• **Brief**
Using the records below, output the stretch that opens with the line containing "hfov_deg: 73.9" and closes with the line containing "exposure_s: 1/100", exactly and including both lines, with nothing more.

• **Source data**

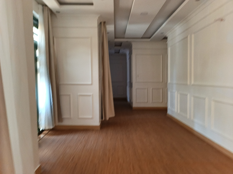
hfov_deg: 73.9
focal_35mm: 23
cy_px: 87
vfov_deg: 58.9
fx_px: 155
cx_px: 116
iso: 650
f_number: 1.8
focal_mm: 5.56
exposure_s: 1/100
==
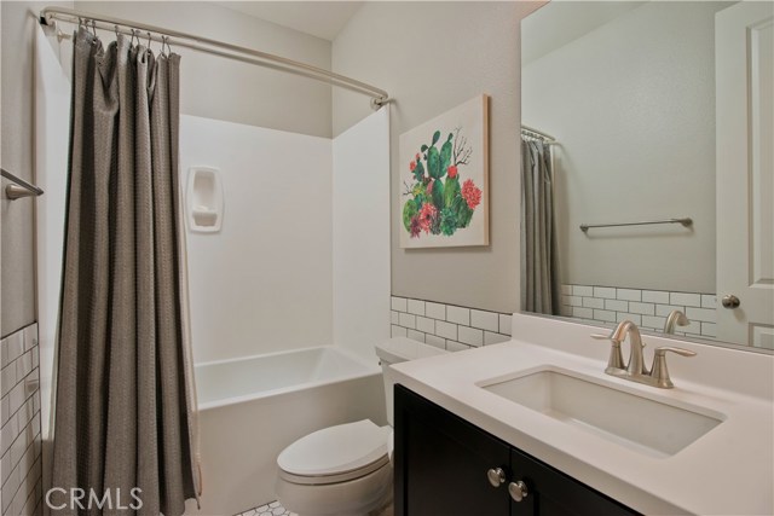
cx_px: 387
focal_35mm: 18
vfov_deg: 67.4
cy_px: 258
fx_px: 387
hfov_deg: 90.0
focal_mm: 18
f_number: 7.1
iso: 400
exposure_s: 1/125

• **Answer box**
hfov_deg: 73.9
focal_35mm: 23
cy_px: 87
vfov_deg: 58.9
fx_px: 155
cx_px: 116
iso: 650
f_number: 1.8
focal_mm: 5.56
exposure_s: 1/100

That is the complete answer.